(DOCUMENT EXCERPT)
-- Opening Marker --
A helicopter support team (HST) is a unit of organization within the United States Marine Corps that manages the activities of a helicopter landing zone (LZ). It consists of a team of eight Landing Support Marines who are trained to hook up external loads to the hooks of primarily military helicopters. All kinds of gear can be lifted by helicopter and taken to locations with terrain that is not suited for other kinds of vehicles. For example communications equipment can be placed on top of a mountain within a few minutes of flight instead of a few hours of driving, if one could even drive the equipment to the designated location. The HST is a valuable resource to the Marine Air-Ground Task Force (MAGTF), as it provides an expedient manner of transportation for gear and supplies.

Within the HST there is the HST commander whose job is to co-ordinate the mission between the airwing, the supporting unit and the Marine Logistics Group who provides the HST. The HST commander is usually a sergeant and sometimes a staff sergeant. Subordinate to the HST commander is the HST Safety NCO, whose job is to ensure that the gear or supplies are rigged properly, and to ensure that everyone underneath the helicopter is doing their job in a safe manner. The safety NCO is normally a corporal or sergeant. The primary members of the HST are the "leg-men" and the inside and outside directors along with the hookman and the static man. The inside and outside directors direct the pilot of the aircraft as he centers his helicopter over the load that is being lifted. The leg-men ensure that the slings used to lift the gear do not catch on anything and lift in a straight manner as to not disturb the load being lifted. The job of the static man is to use a grounding rod to attach to the hook so that the static electricity conducted by the helicopter is grounded and does not end up killing a marine. The hook man then hooks up the load to the hook of the aircraft in a safe manner.
-- Closing Marker --
Records from a data collection
-- Opening Marker --
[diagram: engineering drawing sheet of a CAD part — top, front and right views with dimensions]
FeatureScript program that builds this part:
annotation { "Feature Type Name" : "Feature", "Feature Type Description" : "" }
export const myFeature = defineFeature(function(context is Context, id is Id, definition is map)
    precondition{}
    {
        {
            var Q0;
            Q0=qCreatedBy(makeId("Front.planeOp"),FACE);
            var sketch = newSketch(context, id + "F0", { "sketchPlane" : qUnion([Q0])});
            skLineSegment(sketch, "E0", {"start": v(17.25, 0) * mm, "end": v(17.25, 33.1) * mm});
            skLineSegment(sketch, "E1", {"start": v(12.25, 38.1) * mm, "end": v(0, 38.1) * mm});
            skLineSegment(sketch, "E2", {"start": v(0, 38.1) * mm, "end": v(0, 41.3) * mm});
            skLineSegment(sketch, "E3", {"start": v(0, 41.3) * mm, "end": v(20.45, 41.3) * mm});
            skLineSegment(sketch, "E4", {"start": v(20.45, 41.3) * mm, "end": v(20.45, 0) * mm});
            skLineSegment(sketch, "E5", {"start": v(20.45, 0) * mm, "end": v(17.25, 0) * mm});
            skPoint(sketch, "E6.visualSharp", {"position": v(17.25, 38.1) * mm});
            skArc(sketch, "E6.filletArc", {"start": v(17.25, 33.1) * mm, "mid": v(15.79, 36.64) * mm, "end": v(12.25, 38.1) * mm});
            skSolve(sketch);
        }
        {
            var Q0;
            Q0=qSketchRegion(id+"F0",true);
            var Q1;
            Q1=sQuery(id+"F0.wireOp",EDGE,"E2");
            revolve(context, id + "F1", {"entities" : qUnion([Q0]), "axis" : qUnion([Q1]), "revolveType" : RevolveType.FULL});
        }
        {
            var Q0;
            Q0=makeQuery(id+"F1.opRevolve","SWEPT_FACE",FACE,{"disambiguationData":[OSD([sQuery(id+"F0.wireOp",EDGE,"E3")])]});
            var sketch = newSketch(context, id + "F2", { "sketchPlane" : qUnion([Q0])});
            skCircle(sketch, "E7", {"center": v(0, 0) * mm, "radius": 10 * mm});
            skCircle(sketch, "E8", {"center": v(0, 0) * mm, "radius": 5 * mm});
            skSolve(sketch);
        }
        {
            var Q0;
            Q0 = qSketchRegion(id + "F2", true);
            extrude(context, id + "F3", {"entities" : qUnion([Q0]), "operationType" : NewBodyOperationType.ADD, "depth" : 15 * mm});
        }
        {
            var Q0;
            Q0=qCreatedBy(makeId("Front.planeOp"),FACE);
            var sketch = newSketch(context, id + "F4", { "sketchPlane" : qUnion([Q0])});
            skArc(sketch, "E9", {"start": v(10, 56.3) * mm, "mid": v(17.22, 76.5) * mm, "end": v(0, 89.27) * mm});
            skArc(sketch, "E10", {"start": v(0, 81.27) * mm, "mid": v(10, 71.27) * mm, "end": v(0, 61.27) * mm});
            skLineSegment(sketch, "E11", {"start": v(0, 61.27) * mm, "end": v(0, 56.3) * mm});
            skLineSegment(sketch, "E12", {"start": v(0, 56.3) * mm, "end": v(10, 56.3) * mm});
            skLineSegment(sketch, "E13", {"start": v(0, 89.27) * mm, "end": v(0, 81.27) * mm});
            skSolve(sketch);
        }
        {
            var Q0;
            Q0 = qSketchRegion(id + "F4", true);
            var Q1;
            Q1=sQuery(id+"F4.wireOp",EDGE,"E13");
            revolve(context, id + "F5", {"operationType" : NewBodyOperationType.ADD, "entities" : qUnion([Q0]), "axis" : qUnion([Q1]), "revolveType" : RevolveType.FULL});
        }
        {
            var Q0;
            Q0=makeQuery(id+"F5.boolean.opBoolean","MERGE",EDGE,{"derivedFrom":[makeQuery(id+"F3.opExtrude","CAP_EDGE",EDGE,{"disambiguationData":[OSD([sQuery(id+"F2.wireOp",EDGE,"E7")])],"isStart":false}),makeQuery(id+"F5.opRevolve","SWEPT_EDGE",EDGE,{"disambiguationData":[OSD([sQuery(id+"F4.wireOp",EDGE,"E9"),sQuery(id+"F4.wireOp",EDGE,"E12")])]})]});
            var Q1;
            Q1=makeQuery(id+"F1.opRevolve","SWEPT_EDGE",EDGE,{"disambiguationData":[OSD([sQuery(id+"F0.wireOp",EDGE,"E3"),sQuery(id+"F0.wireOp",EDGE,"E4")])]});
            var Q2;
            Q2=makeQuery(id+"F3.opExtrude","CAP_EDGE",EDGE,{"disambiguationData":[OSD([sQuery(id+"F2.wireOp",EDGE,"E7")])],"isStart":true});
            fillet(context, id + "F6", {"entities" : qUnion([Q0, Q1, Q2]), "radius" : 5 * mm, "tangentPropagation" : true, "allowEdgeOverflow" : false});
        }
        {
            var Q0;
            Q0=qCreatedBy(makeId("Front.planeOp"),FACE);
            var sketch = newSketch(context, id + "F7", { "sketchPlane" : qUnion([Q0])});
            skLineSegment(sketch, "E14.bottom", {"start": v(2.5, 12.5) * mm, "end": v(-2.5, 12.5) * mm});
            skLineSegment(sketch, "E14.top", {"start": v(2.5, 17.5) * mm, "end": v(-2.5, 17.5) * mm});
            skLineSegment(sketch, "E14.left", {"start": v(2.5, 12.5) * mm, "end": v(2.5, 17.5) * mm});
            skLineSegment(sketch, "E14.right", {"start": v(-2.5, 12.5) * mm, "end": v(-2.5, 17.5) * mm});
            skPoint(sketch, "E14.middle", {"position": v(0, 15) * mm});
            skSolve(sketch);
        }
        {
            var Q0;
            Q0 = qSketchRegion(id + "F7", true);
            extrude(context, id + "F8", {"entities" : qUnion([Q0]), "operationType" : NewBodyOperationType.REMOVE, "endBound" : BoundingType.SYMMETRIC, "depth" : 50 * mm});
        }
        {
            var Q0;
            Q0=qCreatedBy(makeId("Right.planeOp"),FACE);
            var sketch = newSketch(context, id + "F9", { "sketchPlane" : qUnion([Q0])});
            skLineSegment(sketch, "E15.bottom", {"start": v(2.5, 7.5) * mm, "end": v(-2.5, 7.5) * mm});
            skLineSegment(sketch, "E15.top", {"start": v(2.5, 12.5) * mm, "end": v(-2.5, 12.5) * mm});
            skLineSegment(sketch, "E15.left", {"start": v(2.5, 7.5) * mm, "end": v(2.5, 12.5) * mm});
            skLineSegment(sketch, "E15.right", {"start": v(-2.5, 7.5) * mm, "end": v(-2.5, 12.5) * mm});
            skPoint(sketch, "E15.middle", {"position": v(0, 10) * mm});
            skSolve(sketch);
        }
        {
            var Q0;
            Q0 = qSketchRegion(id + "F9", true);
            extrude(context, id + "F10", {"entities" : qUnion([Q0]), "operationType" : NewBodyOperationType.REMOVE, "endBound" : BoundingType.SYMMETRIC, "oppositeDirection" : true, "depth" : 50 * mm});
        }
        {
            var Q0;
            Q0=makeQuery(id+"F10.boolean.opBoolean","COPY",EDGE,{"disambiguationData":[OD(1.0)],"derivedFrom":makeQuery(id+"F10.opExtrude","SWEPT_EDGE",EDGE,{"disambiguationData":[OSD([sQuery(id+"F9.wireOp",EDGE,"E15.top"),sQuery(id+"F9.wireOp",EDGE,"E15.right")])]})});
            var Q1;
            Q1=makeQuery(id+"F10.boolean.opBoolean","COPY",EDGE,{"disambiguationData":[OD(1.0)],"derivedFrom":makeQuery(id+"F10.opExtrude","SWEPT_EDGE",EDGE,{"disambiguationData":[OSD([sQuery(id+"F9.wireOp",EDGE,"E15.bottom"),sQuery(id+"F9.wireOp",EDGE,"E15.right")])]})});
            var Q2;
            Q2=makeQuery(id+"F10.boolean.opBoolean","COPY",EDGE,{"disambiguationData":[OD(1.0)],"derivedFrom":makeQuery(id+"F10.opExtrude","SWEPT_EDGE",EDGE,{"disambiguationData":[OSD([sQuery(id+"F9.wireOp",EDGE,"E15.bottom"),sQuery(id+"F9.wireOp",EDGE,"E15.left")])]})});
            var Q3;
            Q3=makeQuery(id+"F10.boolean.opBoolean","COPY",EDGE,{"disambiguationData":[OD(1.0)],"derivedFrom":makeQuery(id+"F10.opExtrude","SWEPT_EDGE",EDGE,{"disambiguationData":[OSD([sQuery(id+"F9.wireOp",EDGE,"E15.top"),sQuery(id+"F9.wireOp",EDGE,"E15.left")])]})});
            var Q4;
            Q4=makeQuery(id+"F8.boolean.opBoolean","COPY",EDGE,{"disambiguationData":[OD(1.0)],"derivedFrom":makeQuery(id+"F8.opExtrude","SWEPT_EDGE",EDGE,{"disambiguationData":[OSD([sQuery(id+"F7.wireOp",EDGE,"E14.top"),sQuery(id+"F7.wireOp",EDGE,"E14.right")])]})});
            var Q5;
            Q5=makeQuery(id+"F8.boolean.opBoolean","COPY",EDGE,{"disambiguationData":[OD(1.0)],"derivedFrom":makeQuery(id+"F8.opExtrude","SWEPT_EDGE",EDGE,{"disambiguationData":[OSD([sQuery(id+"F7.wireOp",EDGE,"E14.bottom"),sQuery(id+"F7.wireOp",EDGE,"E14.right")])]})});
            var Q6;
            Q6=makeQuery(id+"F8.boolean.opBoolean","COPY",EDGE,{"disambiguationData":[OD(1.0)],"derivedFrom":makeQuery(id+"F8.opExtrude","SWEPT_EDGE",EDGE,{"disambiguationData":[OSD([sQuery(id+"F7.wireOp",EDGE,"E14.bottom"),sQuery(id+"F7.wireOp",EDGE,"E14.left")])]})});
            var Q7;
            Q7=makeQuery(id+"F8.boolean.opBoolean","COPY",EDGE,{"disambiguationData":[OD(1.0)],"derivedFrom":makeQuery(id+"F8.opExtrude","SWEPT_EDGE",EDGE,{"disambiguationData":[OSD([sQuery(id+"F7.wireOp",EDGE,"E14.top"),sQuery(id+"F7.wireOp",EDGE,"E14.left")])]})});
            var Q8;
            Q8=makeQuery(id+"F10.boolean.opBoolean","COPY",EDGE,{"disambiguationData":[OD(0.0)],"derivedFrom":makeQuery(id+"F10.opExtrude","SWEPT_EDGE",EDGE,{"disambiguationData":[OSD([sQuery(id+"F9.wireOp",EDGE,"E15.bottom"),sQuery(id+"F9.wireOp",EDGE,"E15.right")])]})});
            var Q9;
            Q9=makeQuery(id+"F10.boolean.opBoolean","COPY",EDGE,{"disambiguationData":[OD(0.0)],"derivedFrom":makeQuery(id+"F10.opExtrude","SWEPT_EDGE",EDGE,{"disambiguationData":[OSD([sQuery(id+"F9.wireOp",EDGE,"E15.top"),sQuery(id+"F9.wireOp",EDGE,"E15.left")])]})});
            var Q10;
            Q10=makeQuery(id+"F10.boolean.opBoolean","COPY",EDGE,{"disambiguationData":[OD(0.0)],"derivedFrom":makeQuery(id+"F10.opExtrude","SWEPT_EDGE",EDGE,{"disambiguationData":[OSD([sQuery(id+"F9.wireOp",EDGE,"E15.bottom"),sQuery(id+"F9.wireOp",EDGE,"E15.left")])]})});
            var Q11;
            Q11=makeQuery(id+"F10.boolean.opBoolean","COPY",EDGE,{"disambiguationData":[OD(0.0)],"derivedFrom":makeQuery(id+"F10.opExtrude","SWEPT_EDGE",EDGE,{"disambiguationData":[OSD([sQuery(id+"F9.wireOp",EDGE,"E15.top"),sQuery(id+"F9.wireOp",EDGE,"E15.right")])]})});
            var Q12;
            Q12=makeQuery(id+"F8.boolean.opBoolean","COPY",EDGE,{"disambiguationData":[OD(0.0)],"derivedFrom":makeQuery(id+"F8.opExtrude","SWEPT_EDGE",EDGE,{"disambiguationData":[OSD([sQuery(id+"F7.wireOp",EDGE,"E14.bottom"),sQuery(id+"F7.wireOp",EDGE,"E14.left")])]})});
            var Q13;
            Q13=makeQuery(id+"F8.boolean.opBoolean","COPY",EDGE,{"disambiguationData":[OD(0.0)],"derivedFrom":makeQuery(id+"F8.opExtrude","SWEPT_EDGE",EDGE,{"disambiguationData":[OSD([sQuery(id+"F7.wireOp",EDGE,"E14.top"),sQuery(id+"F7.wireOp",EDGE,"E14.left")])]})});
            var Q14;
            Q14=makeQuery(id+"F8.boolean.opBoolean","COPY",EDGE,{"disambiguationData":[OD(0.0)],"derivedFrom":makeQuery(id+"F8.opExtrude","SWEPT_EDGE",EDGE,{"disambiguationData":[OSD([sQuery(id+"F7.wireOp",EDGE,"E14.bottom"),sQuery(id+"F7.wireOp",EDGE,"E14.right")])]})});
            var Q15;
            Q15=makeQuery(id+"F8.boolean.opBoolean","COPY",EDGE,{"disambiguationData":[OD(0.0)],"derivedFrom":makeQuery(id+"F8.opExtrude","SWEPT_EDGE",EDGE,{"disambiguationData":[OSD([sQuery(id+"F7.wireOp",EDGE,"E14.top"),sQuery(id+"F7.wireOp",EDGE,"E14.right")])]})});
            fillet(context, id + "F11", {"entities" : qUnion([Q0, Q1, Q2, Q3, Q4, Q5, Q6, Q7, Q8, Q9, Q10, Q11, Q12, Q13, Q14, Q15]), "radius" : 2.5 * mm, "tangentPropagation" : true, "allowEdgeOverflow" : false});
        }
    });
-- Closing Marker --
(ASSIGNED TASK) Reproduce the stretch of the helicopter support team text from "A helicopter support" through "gear and supplies.". The material comes from a different source than the helicopter support team text.

(SOLUTION FOR THIS TASK)
A helicopter support team (HST) is a unit of organization within the United States Marine Corps that manages the activities of a helicopter landing zone (LZ). It consists of a team of eight Landing Support Marines who are trained to hook up external loads to the hooks of primarily military helicopters. All kinds of gear can be lifted by helicopter and taken to locations with terrain that is not suited for other kinds of vehicles. For example communications equipment can be placed on top of a mountain within a few minutes of flight instead of a few hours of driving, if one could even drive the equipment to the designated location. The HST is a valuable resource to the Marine Air-Ground Task Force (MAGTF), as it provides an expedient manner of transportation for gear and supplies.